WORK REQUEST 1:
Decide whether each statement below agrees with the registration rights excerpt. For each one, answer yes or no and quote the words from the excerpt that decide it. (a) A Holder who assigns the rights to a transferee must give the Company written notice stating the transferee's name and address. (b) A transfer of the rights to an Affiliate of the Holder must meet all the other conditions in Section 2.10. (c) The Company may enter into a future registration rights agreement that leaves out the equivalent of Section 2.9.
WORK REQUEST 2:
Summarize the registration rights excerpt in two sentences.
WORK REQUEST 3:
Reproduce the part of the registration rights excerpt between "2.11 Certain Limitations" and "to be included.", inclusive.

TEXT SHOWN:
Start of Block
2.10 Transfer of Registration Rights. Subject to
compliance with Sections 2 and 3 hereof, the rights granted under this Section 2
may be assigned or otherwise conveyed in whole or in part by any Holder of
Registrable Securities to any transferee; provided that in each case the Company
is given written notice of the transfer, stating the name and address of said
transferee and said transferee's agreement to be bound by the provisions of this
Agreement; provided however, that any Holder of Registrable Securities may
transfer to any partner, member or retired partner or retired member of the
Holder, or to any parent, subsidiary or other person or entity which is an
Affiliate of the Holder, the rights granted under this Section 2, so long as the
Company is given written notice of such transferee's agreement to be bound by
the provisions of this Agreement, without meeting the other conditions set forth
in this Section 2.10.
2.11 Certain Limitations in Connection with Future Grants
of Registration Rights. From and after the date of this Agreement, the Company
shall not enter into any agreement with any holder or prospective holder of any
securities of the Company providing for the granting to such holder of
registration rights unless such agreement:
(a) includes the equivalent of Section 2.9 as a term;
and
(b) contains provisions substantially similar to those
contained in Section 2.3(b) with respect to the allocation of Registrable
Securities to be included in an underwritten public offering if marketing
factors require a limitation on the number of such securities to be included.
End of Block
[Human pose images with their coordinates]
Start of Block
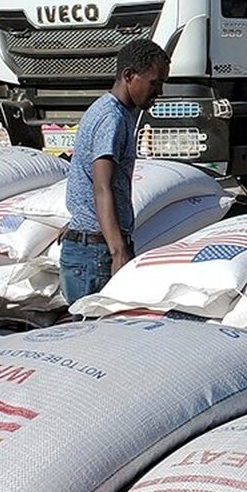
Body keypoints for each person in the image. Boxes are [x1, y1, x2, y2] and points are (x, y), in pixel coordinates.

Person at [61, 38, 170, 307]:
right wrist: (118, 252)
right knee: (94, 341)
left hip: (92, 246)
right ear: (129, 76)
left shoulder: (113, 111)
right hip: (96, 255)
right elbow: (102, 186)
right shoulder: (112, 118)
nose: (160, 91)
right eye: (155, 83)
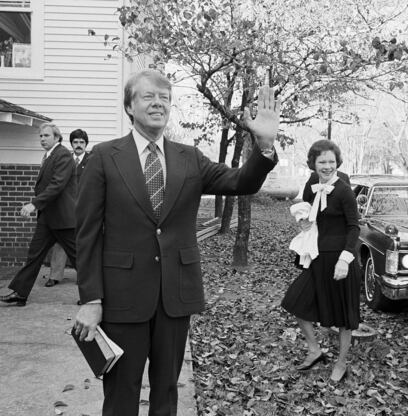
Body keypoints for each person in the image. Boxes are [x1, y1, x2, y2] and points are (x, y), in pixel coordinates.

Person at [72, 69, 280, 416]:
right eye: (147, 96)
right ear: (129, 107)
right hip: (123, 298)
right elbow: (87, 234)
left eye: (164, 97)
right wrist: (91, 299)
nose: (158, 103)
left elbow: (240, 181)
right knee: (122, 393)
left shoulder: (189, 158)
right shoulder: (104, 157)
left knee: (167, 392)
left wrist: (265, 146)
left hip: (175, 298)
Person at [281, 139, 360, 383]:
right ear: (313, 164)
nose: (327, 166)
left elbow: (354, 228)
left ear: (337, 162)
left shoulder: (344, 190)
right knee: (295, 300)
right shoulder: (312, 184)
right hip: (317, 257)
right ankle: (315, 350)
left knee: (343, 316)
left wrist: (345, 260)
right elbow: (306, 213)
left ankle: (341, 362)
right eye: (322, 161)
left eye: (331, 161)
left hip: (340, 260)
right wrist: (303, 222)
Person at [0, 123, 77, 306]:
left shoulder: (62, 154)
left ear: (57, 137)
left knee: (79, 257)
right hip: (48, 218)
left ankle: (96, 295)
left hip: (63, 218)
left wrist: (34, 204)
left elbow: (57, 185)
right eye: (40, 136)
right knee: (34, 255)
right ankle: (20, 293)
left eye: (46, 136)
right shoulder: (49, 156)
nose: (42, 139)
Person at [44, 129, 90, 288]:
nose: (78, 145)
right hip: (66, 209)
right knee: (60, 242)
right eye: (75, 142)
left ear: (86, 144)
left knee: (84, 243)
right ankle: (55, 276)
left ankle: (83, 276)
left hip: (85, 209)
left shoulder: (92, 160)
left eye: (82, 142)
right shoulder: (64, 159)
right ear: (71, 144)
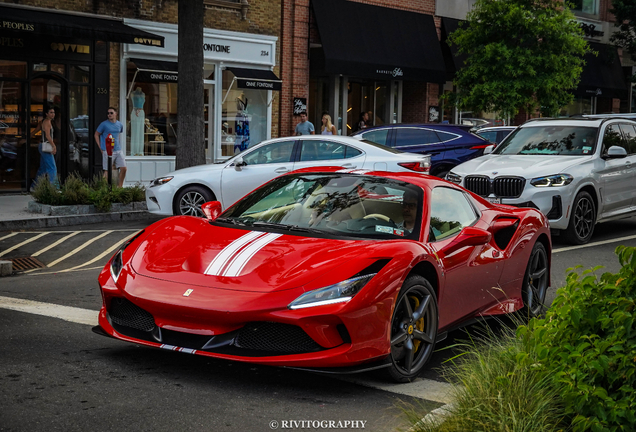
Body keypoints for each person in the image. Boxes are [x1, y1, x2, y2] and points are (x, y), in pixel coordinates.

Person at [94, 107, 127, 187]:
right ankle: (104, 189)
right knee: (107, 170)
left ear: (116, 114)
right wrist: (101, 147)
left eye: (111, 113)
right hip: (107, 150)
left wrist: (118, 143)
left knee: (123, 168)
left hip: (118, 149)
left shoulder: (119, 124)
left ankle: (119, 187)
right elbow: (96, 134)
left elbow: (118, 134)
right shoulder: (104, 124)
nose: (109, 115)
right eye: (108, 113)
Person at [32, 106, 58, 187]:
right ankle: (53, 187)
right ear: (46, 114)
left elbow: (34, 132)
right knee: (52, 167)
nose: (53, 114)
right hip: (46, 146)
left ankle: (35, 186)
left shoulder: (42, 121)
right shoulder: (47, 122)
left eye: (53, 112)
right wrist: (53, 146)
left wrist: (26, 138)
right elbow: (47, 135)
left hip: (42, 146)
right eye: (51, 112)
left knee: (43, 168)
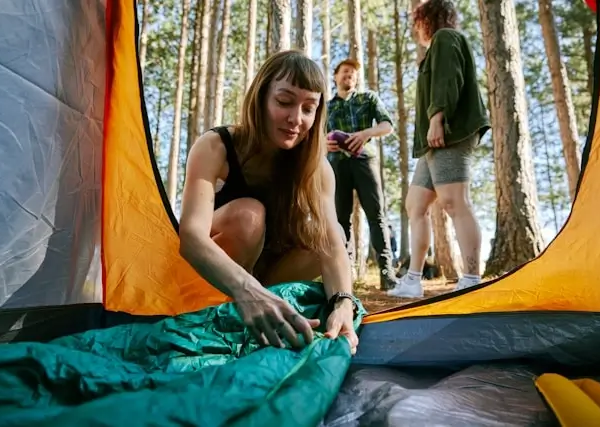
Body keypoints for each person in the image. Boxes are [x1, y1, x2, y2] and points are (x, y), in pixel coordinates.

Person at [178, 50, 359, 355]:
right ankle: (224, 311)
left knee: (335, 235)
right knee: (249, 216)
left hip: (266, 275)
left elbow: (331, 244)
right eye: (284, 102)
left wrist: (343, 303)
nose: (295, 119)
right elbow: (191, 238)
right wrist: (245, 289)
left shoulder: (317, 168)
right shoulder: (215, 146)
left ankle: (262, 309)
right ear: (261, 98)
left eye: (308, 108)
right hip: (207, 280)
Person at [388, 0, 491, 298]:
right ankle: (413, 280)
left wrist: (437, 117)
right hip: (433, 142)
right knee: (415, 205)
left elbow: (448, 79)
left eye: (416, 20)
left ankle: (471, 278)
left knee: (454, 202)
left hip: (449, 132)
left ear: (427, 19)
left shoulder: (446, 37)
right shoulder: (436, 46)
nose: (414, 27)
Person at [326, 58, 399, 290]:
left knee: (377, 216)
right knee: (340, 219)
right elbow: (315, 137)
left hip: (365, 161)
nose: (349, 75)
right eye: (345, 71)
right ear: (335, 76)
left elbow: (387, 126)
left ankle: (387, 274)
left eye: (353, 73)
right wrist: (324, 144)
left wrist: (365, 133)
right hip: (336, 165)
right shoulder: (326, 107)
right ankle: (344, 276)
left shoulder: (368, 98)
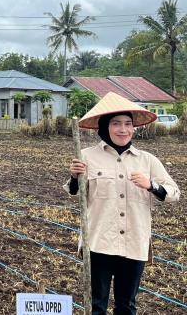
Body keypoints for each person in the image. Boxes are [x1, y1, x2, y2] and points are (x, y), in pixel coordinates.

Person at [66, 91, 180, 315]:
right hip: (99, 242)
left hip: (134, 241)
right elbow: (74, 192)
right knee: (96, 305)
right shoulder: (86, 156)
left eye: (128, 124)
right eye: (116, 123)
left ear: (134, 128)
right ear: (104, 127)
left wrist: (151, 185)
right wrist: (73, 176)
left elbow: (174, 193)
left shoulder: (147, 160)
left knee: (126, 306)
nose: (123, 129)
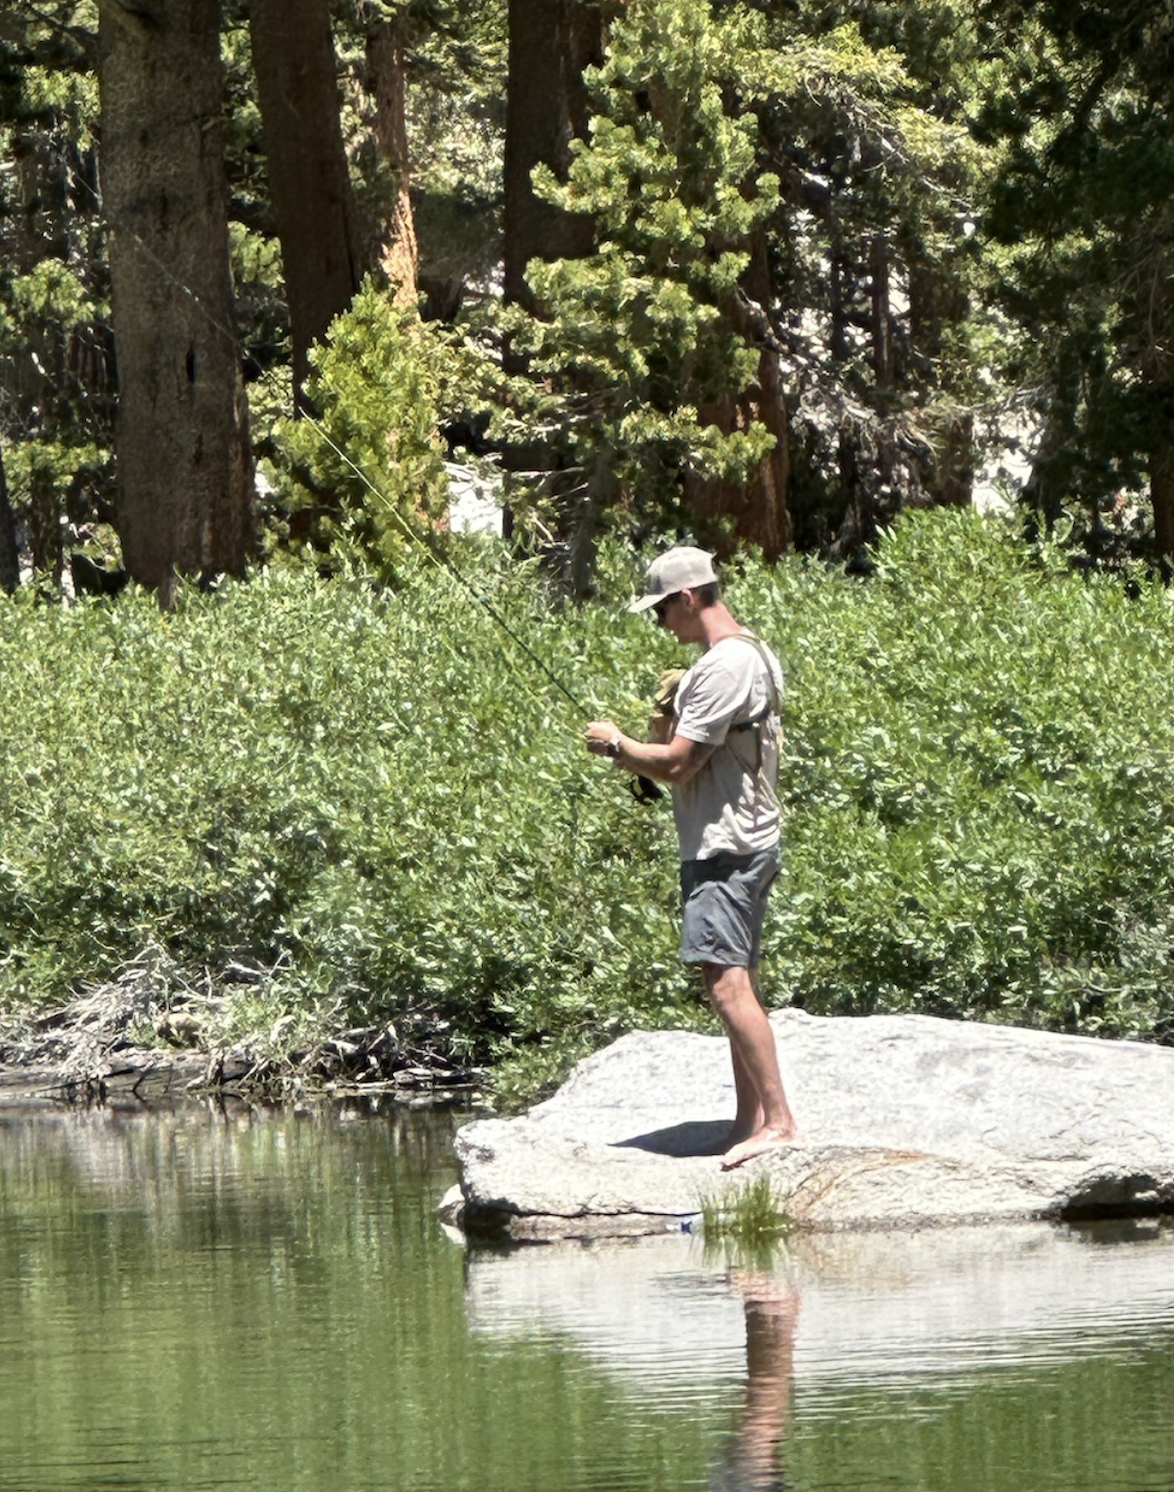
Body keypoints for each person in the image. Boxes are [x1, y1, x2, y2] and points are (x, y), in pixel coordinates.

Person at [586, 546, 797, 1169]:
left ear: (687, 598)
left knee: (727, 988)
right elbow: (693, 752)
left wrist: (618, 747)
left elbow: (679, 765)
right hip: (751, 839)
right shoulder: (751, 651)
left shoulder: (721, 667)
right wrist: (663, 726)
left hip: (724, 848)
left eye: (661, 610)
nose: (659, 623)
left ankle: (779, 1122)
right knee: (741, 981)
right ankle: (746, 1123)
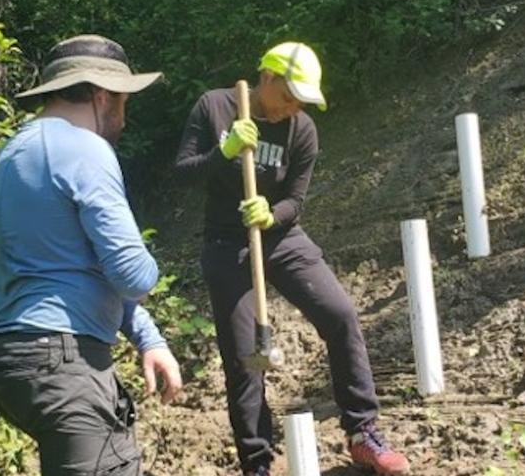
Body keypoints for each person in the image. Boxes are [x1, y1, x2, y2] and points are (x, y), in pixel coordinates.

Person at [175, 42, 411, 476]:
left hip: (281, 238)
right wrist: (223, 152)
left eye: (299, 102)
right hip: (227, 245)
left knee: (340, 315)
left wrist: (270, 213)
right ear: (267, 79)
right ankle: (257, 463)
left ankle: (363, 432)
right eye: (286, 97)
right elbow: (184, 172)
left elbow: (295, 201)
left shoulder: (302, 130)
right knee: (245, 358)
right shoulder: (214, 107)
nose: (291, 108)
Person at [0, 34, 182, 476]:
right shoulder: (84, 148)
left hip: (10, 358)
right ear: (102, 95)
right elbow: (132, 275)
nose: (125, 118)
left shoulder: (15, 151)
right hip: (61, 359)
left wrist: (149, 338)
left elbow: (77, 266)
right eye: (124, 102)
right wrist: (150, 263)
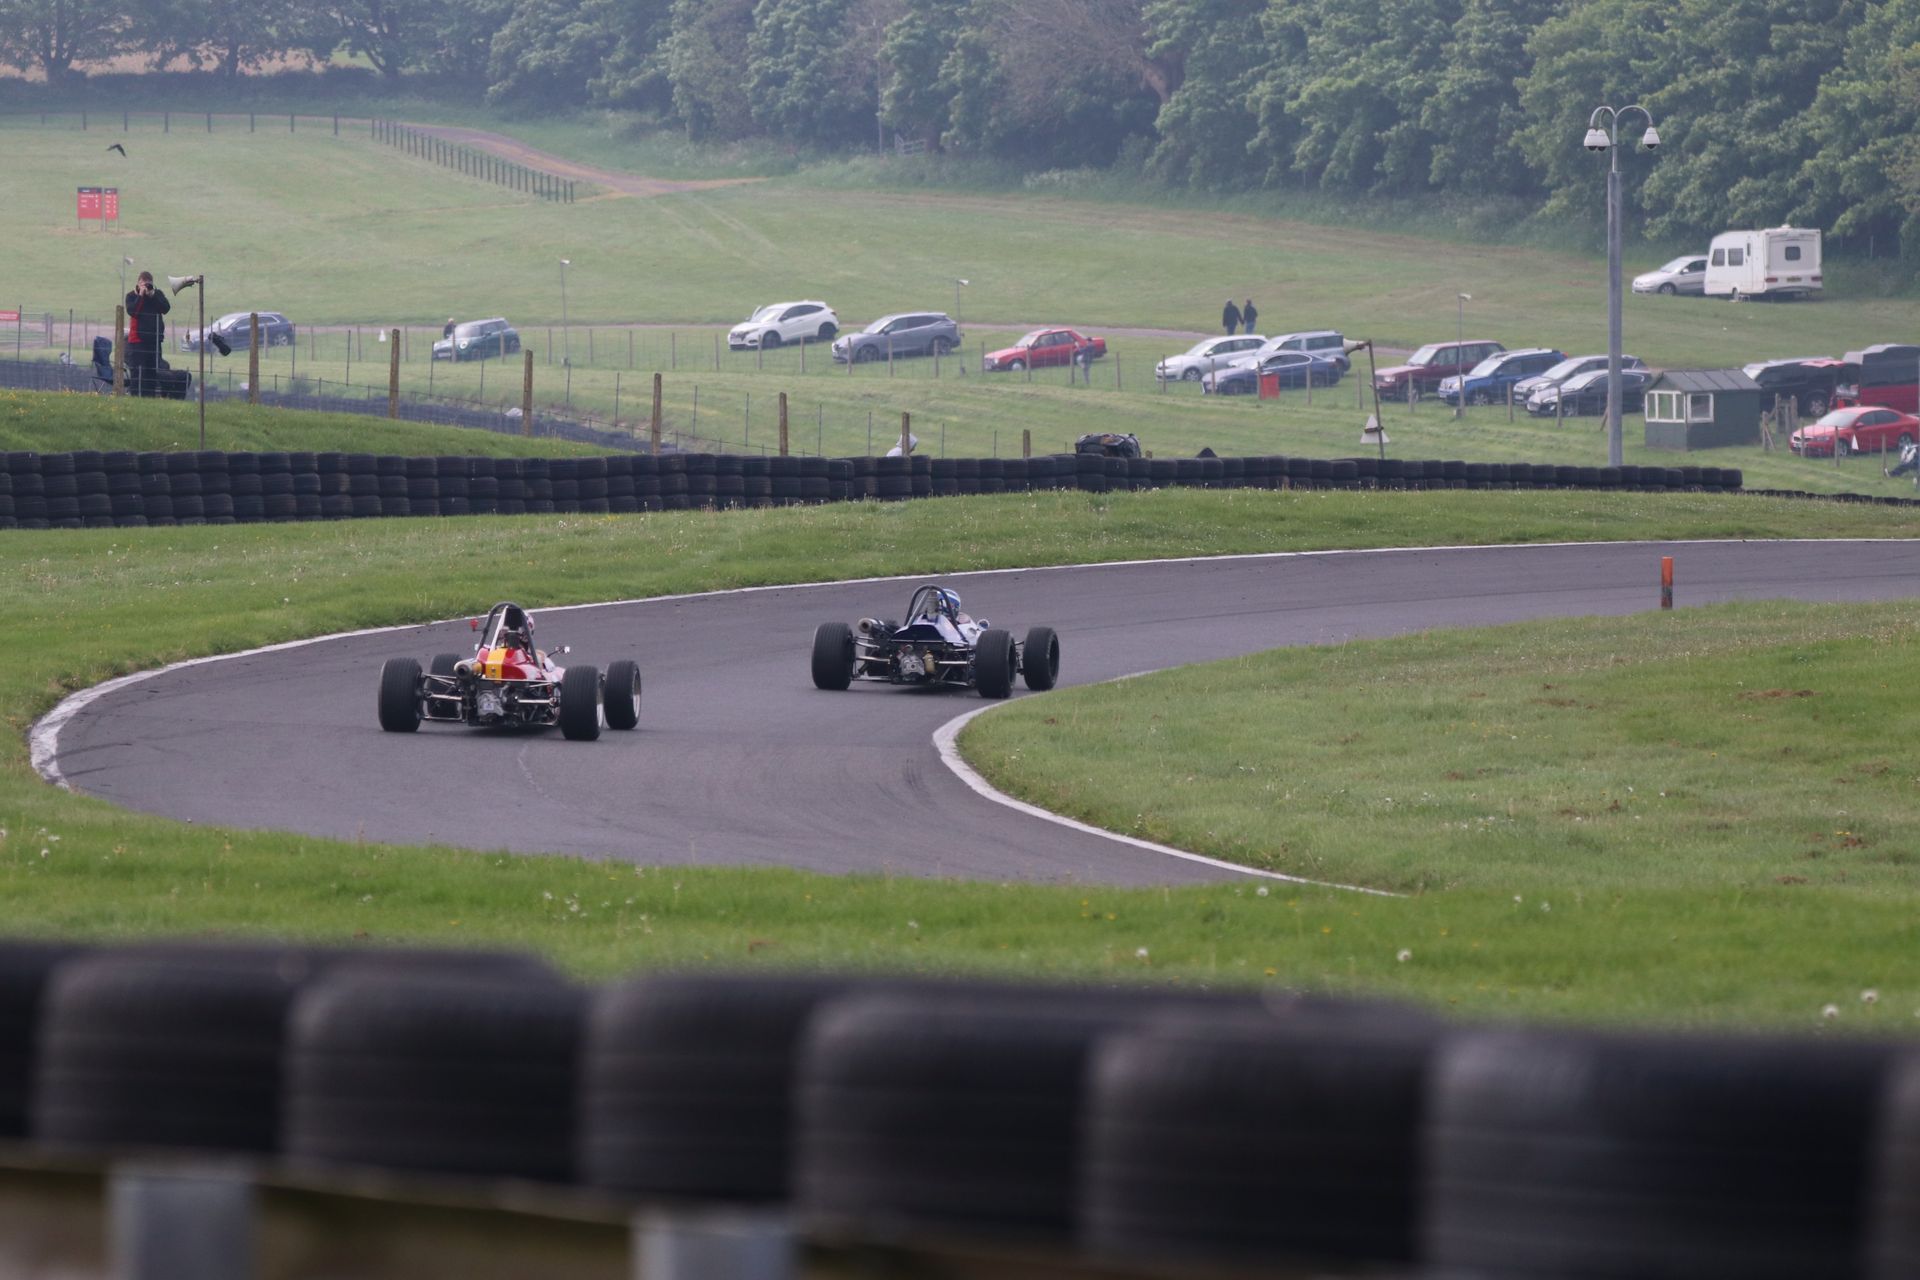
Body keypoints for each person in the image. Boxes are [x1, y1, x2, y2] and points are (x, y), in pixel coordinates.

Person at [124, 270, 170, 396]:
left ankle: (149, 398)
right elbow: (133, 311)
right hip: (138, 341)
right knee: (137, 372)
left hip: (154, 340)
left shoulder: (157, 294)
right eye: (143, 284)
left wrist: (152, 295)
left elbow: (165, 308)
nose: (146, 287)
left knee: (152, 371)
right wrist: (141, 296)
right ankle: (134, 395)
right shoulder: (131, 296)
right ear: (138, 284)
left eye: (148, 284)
End of Block
EXERCISE ANSWER 1:
(a) Yes: "the Company is given written notice of the transfer, stating the name and address of said transferee"
(b) No: "without meeting the other conditions set forth in this Section 2.10"
(c) No: "the Company shall not enter into any agreement with any holder or prospective holder of any securities of the Company providing for the granting to such holder of registration rights unless such agreement: (a) includes the equivalent of Section 2.9 as a term"

EXERCISE ANSWER 2:
A Holder of Registrable Securities may assign the Section 2 rights to any transferee if the Company receives written notice naming the transferee and confirming the transferee's agreement to be bound. Transfers to partners, members, or Affiliates need only notice of that agreement, and the Company may not grant registration rights to others unless the agreement includes the equivalent of Section 2.9 and provisions like Section 2.3(b) on allocating securities in an underwritten offering.

EXERCISE ANSWER 3:
2.11 Certain Limitations in Connection with Future Grants
of Registration Rights. From and after the date of this Agreement, the Company
shall not enter into any agreement with any holder or prospective holder of any
securities of the Company providing for the granting to such holder of
registration rights unless such agreement:
(a) includes the equivalent of Section 2.9 as a term;
and
(b) contains provisions substantially similar to those
contained in Section 2.3(b) with respect to the allocation of Registrable
Securities to be included in an underwritten public offering if marketing
factors require a limitation on the number of such securities to be included.